> INFORMATION SHOWN:
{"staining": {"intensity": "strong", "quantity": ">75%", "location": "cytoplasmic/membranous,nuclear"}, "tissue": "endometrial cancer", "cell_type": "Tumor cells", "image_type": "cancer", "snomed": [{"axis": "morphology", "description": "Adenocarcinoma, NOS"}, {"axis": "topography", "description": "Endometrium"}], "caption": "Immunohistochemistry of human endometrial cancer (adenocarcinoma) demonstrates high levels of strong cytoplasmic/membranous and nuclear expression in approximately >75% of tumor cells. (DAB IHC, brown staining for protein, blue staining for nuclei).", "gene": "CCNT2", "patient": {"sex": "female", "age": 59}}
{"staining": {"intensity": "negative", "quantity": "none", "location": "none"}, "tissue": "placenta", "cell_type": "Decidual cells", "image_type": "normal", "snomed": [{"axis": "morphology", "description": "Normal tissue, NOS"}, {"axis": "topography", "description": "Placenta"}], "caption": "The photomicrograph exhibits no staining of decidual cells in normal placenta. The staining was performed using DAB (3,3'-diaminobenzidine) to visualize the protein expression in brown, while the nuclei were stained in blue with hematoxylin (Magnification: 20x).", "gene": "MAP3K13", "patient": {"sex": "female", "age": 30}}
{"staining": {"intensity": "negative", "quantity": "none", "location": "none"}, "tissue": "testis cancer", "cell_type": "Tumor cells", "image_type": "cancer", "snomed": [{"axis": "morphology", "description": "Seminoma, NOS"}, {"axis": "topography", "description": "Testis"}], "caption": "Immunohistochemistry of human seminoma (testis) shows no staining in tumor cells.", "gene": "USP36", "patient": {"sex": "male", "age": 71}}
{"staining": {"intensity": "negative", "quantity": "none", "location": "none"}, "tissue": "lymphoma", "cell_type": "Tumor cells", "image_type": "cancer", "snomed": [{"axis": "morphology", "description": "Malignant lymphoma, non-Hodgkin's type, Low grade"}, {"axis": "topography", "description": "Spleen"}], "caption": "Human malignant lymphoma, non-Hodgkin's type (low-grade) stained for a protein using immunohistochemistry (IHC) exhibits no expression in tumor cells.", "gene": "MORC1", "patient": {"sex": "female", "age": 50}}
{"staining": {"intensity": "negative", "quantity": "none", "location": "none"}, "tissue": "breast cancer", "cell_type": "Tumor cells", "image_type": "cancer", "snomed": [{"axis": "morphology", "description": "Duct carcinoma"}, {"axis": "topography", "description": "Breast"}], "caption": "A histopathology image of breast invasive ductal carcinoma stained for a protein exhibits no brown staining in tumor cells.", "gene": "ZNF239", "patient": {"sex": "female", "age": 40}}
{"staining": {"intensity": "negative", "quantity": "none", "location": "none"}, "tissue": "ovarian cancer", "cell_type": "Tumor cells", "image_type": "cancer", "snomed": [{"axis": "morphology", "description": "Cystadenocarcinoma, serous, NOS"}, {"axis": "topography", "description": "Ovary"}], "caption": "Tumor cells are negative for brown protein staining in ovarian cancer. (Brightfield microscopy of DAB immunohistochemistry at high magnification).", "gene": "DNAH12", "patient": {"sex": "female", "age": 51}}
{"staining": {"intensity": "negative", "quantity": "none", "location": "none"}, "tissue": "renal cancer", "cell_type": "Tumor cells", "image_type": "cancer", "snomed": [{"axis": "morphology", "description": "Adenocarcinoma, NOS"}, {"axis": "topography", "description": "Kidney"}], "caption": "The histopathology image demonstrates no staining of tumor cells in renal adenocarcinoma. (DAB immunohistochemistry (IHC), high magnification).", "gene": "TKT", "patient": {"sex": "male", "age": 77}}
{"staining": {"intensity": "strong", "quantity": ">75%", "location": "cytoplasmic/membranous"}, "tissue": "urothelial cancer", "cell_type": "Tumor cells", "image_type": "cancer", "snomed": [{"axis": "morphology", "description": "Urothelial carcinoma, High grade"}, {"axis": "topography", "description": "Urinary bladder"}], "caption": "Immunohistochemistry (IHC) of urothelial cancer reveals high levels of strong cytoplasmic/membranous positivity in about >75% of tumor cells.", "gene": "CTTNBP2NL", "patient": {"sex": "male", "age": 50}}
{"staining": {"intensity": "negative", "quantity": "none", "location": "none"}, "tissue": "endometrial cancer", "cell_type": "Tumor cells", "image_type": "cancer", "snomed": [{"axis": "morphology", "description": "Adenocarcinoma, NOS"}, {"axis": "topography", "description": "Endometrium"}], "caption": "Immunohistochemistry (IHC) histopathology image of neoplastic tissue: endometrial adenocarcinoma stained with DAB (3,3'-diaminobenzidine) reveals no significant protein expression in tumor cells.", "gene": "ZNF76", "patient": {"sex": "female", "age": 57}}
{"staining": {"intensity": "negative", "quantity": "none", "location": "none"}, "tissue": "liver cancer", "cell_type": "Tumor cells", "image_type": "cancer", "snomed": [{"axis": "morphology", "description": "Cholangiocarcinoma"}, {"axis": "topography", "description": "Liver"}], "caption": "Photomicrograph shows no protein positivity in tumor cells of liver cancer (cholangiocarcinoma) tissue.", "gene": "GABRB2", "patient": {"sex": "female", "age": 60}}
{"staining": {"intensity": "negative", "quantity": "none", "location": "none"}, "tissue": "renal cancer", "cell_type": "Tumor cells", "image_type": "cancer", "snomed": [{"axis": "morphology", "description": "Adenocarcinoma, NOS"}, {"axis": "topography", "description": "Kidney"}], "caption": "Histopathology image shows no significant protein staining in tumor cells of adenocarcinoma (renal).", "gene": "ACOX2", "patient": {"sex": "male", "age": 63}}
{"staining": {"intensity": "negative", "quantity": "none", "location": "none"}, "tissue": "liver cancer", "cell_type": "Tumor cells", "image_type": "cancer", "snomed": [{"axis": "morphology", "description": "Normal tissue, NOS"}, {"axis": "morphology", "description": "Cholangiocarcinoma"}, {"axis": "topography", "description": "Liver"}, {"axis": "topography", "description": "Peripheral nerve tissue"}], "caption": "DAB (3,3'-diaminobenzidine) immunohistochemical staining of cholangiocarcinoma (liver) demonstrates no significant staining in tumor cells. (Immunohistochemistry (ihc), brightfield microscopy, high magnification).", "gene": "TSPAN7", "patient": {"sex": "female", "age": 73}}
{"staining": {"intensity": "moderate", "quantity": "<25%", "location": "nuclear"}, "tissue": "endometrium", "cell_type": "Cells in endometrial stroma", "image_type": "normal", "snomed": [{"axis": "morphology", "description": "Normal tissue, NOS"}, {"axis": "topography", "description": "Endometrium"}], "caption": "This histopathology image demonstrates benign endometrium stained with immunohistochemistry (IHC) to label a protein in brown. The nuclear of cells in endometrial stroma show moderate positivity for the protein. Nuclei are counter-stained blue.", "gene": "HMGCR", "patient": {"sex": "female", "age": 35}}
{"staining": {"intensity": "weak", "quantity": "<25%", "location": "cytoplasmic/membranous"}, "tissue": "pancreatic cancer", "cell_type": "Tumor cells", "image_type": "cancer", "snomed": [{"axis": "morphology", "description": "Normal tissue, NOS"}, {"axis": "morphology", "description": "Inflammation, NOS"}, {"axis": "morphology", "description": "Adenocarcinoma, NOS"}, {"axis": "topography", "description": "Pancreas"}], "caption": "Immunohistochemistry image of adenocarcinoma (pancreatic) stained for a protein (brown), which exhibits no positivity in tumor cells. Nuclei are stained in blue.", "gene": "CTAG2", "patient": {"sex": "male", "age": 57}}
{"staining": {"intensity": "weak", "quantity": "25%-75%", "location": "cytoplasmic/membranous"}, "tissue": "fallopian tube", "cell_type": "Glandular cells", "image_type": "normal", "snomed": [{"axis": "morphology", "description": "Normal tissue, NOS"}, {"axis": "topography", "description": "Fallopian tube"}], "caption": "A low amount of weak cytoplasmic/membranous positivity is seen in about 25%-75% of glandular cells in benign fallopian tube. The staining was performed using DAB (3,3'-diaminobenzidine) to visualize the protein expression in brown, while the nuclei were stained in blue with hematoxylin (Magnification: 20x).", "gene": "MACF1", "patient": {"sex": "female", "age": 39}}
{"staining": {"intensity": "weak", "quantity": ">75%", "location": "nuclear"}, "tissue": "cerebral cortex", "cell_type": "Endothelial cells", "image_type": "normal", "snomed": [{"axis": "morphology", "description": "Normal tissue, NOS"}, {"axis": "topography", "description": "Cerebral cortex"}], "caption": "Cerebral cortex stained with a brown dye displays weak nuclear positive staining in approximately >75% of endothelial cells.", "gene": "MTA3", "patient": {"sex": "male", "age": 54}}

> WORK REQUIRED:
Look back at the data above. Transcribe exactly the lines starting at the line that contains "image of breast" and ending at the line that contains "image demonstrates no".

> TASK ANSWER:
{"staining": {"intensity": "negative", "quantity": "none", "location": "none"}, "tissue": "breast cancer", "cell_type": "Tumor cells", "image_type": "cancer", "snomed": [{"axis": "morphology", "description": "Duct carcinoma"}, {"axis": "topography", "description": "Breast"}], "caption": "A histopathology image of breast invasive ductal carcinoma stained for a protein exhibits no brown staining in tumor cells.", "gene": "ZNF239", "patient": {"sex": "female", "age": 40}}
{"staining": {"intensity": "negative", "quantity": "none", "location": "none"}, "tissue": "ovarian cancer", "cell_type": "Tumor cells", "image_type": "cancer", "snomed": [{"axis": "morphology", "description": "Cystadenocarcinoma, serous, NOS"}, {"axis": "topography", "description": "Ovary"}], "caption": "Tumor cells are negative for brown protein staining in ovarian cancer. (Brightfield microscopy of DAB immunohistochemistry at high magnification).", "gene": "DNAH12", "patient": {"sex": "female", "age": 51}}
{"staining": {"intensity": "negative", "quantity": "none", "location": "none"}, "tissue": "renal cancer", "cell_type": "Tumor cells", "image_type": "cancer", "snomed": [{"axis": "morphology", "description": "Adenocarcinoma, NOS"}, {"axis": "topography", "description": "Kidney"}], "caption": "The histopathology image demonstrates no staining of tumor cells in renal adenocarcinoma. (DAB immunohistochemistry (IHC), high magnification).", "gene": "TKT", "patient": {"sex": "male", "age": 77}}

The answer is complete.